Juan held a bachelor's degree in political science and economics from the Complutense University of Madrid. He also studied at the Military School Intervention and obtained the title of military comptroller.

==Career==
Rosón taught at the school attached to the Spanish radio television directorate (RTVE). Under the Franco administration he served as national director of education, secretary general of the Union of University Studies (SEU), director of the EFE and the president of the National Union. Later he became the general director of the RTVE in the 1960s. Then he was made governor of Madrid in the late 1970s when Rodolfo Martín Villa was interior minister. Both were the members of the UCD.

Rosón was appointed interior minister on 2 May 1980, replacing Antonio Ibáñez Freire in the post.
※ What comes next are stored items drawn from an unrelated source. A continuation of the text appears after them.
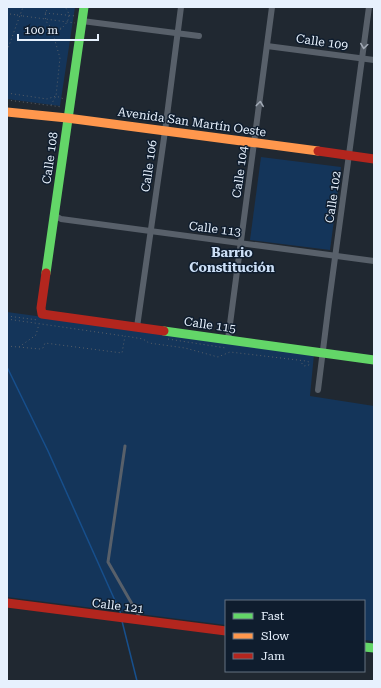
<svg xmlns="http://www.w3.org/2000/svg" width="381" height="688" viewBox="0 0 381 688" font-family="'Roboto Serif',serif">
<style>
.green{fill:#14355a}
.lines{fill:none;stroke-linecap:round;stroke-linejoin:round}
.stream{stroke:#174f8c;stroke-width:1.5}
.path{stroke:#585f68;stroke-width:1;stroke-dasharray:1 3;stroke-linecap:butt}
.lane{stroke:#58606a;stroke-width:3}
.street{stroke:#58606a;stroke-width:6}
.fast{stroke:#63d668;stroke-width:9}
.slow{stroke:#ff974d;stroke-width:9}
.jam{stroke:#b3261e;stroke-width:9}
.path-bridge{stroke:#585f68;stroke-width:1;stroke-dasharray:1 3;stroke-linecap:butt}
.oneway{stroke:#a0a8b4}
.labels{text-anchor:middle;stroke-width:3;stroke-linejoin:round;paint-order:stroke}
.street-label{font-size:12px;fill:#e7f1fd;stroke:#0f1d2e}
.neighbourhood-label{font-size:13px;font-weight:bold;fill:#ccdff6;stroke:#0f1d2e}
</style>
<rect width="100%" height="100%" fill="#202831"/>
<g class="green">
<polygon points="7,7 75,7 60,106 7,99"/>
<polygon points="261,157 341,167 330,250 250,240"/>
<polygon points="7,312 314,354 310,396 374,406 373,641 364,640 364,601 226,601 226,625 7,597"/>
</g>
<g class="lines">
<g class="stream">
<polyline points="7,367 48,451 121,614"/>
<polyline points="122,621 137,681"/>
</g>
<g class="path">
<path d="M49 7C40 17 48 31 62 28"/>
<polyline points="45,13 76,16"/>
<polyline points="10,14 17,15"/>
<polyline points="23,16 75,23"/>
<polyline points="51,27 60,58 56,96 51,105"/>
<path d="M54 35C63 27 75 19 65 7"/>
<polyline points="7,51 23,7"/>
<polyline points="7,93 47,99 56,96 64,99"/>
<polyline points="7,100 62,107"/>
<polyline points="7,316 38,320"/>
<polyline points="7,319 124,336"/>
<polyline points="168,339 226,348"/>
<polyline points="7,346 40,349 43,348 45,343 122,353 125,336 143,339 149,343 185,348 218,357 230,352 306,361 309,362 309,365 304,366 300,361"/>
<polyline points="19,347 36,335 39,324"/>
</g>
<polyline class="lane" points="125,446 108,562 140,618"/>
<g class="street">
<polyline points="82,21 199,36"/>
<polyline points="267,46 374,60"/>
<polyline points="54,215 61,219 374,261"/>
<polyline points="137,327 165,131 181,7"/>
<polyline points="228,339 272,7"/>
<polyline points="318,390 329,302 369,7"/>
</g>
<g class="fast">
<polyline points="46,273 84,7"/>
<polyline points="164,331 374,360"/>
<polyline points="364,647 374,648"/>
</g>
<polyline class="slow" points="7,112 67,118 318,151"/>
<g class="jam">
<polyline points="318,151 374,159"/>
<polyline points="46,273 41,308 42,314 164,331"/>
<polyline points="7,603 226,631"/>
</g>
<polyline class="path-bridge" points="17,15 23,16"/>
</g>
<defs><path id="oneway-chevron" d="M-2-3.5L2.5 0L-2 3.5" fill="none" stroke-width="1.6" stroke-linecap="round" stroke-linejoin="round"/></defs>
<g class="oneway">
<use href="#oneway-chevron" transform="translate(364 46) rotate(98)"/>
<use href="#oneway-chevron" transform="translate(260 104) rotate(-83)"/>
</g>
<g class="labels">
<g class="street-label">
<text transform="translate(322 42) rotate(8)" y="4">Calle 109</text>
<text transform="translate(192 122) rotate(8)" y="4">Avenida San Martín Oeste</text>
<text transform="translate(50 158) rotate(-82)" y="4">Calle 108</text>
<text transform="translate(149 166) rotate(-82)" y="4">Calle 106</text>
<text transform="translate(240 172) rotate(-82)" y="4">Calle 104</text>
<text transform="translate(333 197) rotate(-82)" y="4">Calle 102</text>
<text transform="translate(215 229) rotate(7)" y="4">Calle 113</text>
<text transform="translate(210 325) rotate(8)" y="4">Calle 115</text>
<text transform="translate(118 606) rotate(7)" y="4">Calle 121</text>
</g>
<g class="neighbourhood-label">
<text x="232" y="257">Barrio<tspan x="232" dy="15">Constitución</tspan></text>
</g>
</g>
<rect width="381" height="688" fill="none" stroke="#e7f1fd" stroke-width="16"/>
<rect x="225" y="600" width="140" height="72" fill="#0f1d2e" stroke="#657281"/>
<rect x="233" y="613" width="20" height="6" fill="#63d668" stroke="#657281"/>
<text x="261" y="620" font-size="12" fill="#e7f1fd">Fast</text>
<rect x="233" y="633" width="20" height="6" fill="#ff974d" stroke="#657281"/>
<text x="261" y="640" font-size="12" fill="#e7f1fd">Slow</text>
<rect x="233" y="653" width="20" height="6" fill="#b3261e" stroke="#657281"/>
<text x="261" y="660" font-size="12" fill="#e7f1fd">Jam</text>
<path d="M18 34v6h80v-6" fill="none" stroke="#e7f1fd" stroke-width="2"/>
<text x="24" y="34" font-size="12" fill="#e7f1fd" stroke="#0f1d2e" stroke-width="3" paint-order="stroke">100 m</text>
</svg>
His major initiative was to improve the role of the intelligence services and of the police and security forces in fighting against terrorist attacks under the unified command for the counter-terrorist effort. To this end he established a coordination unit for antiterrorist logistics, operations and intelligence, Mando Único para la Lucha Contraterrorista (Spanish: Single Command for the Counterterrorist Fight), in March 1981.

As a result of this effort, the number of the people died in the ETA attacks was reduced to 38 in 1981 and 44 in 1982 following the peak in 1980 with 124 dead. On the night of 1 October 1982, head of the Superior Center of Defense Information Emilio Alonso Manglano summoned Prime Minister Leopoldo Calvo-Sotelo, Minister of Defence Alberto Oliart and Juan José Rosón to a meeting. At that meeting, which lasted several hours, Manglano unveiled a coup d'état conspiracy that several military officials were preparing that was going to be especially bloody, and that was going to be executed on 27 October 1982, the day before the general election. After the meeting, the immediate arrest of the leaders was ordered and they were able to dismantle them on 2 October 1982.

Rosón was in office until 3 December 1982 after serving in the cabinet of two Prime Ministers, Adolfo Suarez and Leopoldo Calvo Sotelo. José Barrionuevo succeeded him as interior minister. Rosón advised Felipe González to appoint Barrionuevo as interior minister.

==Later years and death==
Following the defeat of the UCD by the PSOE in the legislative elections of October 1982 Rosón retired from politics and dealt with business. He lived in Alicante, and was diagnosed with lung cancer in 1982. Along with other prominent former leaders of UCD he founded the Political Studies Club in November 1984.

He died of a heart attack in a Madrid clinic on 19 August 1986. He was buried at the cemetery of El Pardo in Madrid on 20 August.